Apesar de não haver mudanças nos números, analistas explicam que a manutenção das expectativas não significa calmaria. Pelo contrário — a estabilidade ocorre em meio a um ambiente de incerteza global, marcado por ajustes de juros nos EUA, desaceleração econômica internacional e tensões geopolíticas. A percepção de risco, portanto, segue alta, o que mantém o real sob pressão.
No Brasil, fatores internos também contribuem para esse comportamento: debates fiscais, execução do orçamento, trajetória da dívida pública e perspectivas de crescimento são pontos monitorados pelo mercado. Qualquer sinal de instabilidade tende a se refletir imediatamente no câmbio.

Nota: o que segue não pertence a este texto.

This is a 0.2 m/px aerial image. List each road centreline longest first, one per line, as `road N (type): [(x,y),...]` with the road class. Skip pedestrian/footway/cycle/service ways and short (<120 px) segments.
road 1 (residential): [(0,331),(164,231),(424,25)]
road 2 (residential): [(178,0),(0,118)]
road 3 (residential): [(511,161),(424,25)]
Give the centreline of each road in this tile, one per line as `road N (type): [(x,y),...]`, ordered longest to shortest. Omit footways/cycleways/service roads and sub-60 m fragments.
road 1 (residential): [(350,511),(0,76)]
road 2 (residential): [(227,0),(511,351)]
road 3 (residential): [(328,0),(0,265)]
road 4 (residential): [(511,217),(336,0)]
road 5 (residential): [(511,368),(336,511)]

Mesmo com o dólar projetado acima de R$ 5, o patamar não surpreende economistas. Nos últimos anos, a moeda americana se consolidou em um nível mais alto por conta de transformações estruturais no mercado global, como a fuga de capitais para ativos mais seguros e ajustes pós-pandemia.
Para 2026, a projeção de R$ 5,50 sugere que investidores ainda esperam desafios no ambiente fiscal brasileiro e dúvida sobre a velocidade de crescimento econômico. Exportadores, por outro lado, tendem a se beneficiar de um dólar mais valorizado, o que melhora competitividade internacional e impulsiona saldos comerciais.
A manutenção das previsões no Focus indica que, por ora, o mercado vê pouca probabilidade de surpresas positivas no curto prazo. Mas a trajetória final dependerá da política monetária norte-americana, da execução fiscal brasileira e — claro — da confiança dos investidores.